Akan tetapi nasib baik masih berpihak padaku yang mana untun saja ketika aku akan beranjak pergi ke kolam renang dengan putus asa, tak sengaja aku melihat kelas Andi yang baru saja pulang dan sepertinya mereka bergegas kembali keasrama untuk berangkat ujian renang juga.
"Andi!!!" Teriakku sambil mendekatinya.
"Aku ikut berangkat renang barengmu ya?" Tanyaku, awalnya ia terlihat ragu sampai menghentikan langkahnya sejenak sembari menatap kedua kawannya yang memberikan ekspresi tidak setuju, tetapi dalam sekejap keraguan itu direspon dengan penerimaan oleh Andi yang langsung tersenyum lebar padaku .
"Kok mau kau berangkat bareng dia?" Tanya Kevin yang tak suka padaku.
"Biar ongkosnya murah, lagian kalau naik taksi online berempat kan jadi murah" jawabnya dengan penuh bijaksana, "ya udah kami bersiap-siap dulu baru kita berangkat dan kau tunggu disini aja dulu" ucapnya padaku lalu menarik kedua temannya keasrama untuk bersiap-siap.
"Yuk berangkat!!" Ujar Andi beberapa jam kemudian yang langsung membuyarkan lamunanku sedari tadi menunggu mereka, aku sedikit melirik kearah mereka yang berpenampilan rapi dengan kemeja yang selalu diloundry oleh kepala asrama berbeda denganku yang harus mencuci sendiri karena uang jajanku yang tak cukup sebab harus membayar uang kas dan terkadang tak pernah rutin diberi uang jajan oleh ibu tiriku.
"Kenapa kau nengok kami gitu kali?" Tegur Bisma yang tampaknya sadar kalau aku tak hentinya menendangi mereka sedari tadi.
"Wangi cucian loundry ya pakaian kami?"
"Iya andi, lagian kenapa kalian gak nyuci sendiri?" Tanyaku iseng yang dibalas tawa oleh ketiganya.
"Orang tuaku yang nyuruh loundry, lagian aku juga banyak kegiatan diasrama" jawab Kevin dengan bangganya, aku hanya mengangguk saja meski tak bisa dipungkiri terbesit rasa iri akan kehidupan mereka yang sangat sempurna dimataku dan terkadang rasanya aku sangat merindukan almarhumah ibu yang selalu merapikan pakaianku setiap akan berangkat sekolah dan tak lupa memasang dasi merahku kala itu, ibu adalah wanita terbaik sekaligus orang tua terbaik dimataku dan jelas saja aku sangat bersyukur terlahir dari rahimnya meskipun tuhan telah membawanya lebih dahulu meninggalkanku.
"Orang tua kalian pasti sangat menyayangi kalian, iri aku!" Ucapku terang-terangan, mereka hanya menatap bingung saja karena merasa bingung sampai akhirnya supir taksi memecahkan kebingungan diantara kami.
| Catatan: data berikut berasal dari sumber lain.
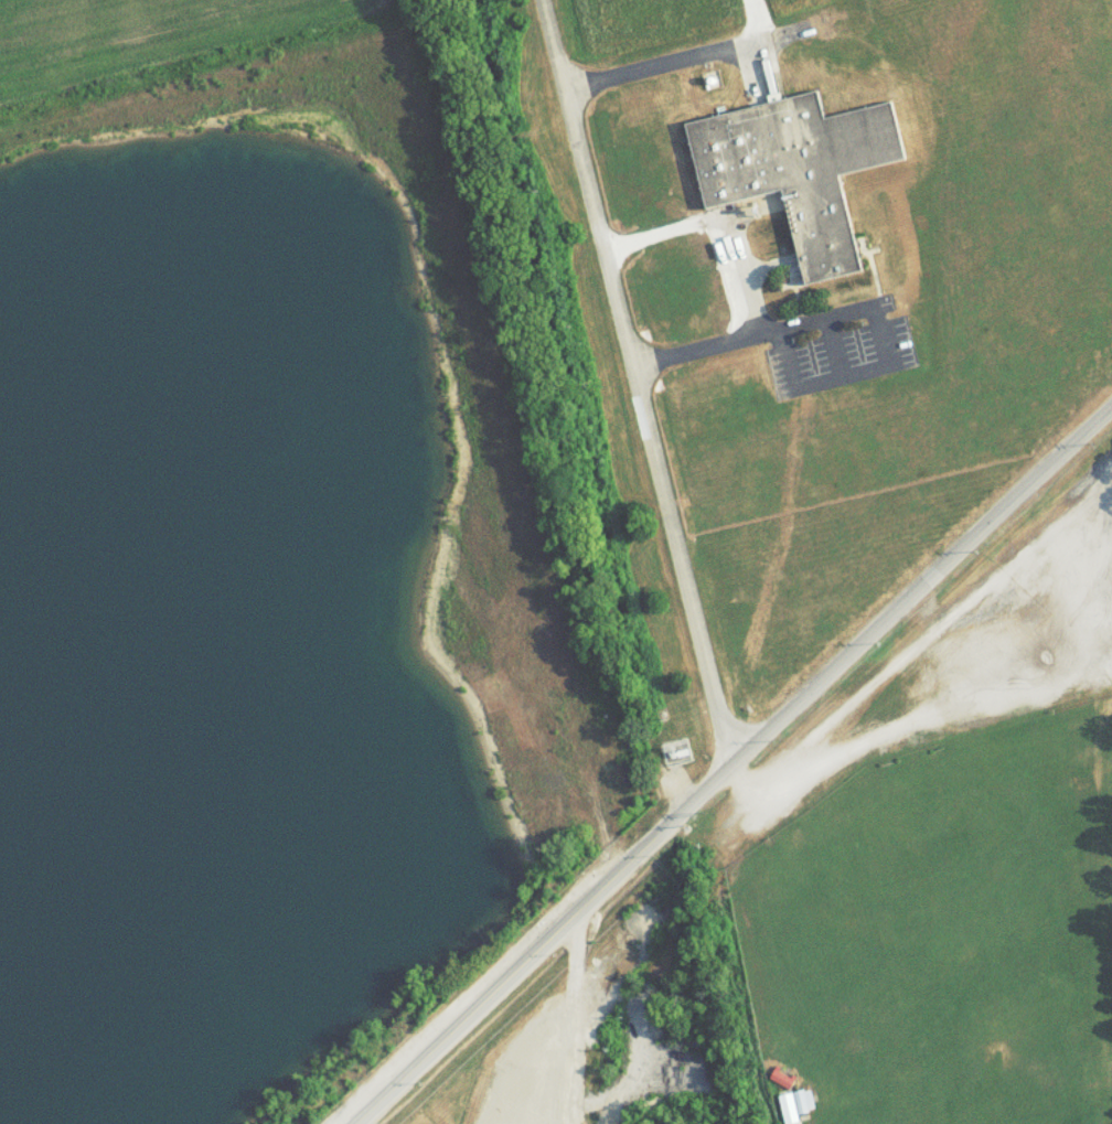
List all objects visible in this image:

"Semua orang tua pastinya menyayangi anak-anaknya, mereka akan berusaha bekerja keras demi bisa membahagiakan anaknya termasuk juga saya, walaupun gaji saya gak seberapa tetapi rasa cinta saya kepada anak saya sangat besar makanya saya rela menghabiskan waktu saya untuk mencari uang demi membesarkan anak saya supaya bisa meraih cita-citanya " kami hanya tersenyum sendu mendengarkan kisah inspiratif dari bapak supir taksi ini, ia terlihat tulus saat mengatakan hal tersebut dan tak bisa dipungkiri bahwa semua yang dikatakannya tersebut membuatku teringat kembali akan ayah yang tengah bekerja diluar kota demi menafkahiku dan saudara tiriku.
"Wah kisah bapak benar-benar membuat kami terharu, kayaknya pulang dari sini aku harus minta maaf sama bapakku" ucap Kevin yang membuat kami mengangguk setuju.
"Berhenti disini pak!!" Jerit Bisma yang membuat kami kaget termasuk juga pak supirnya.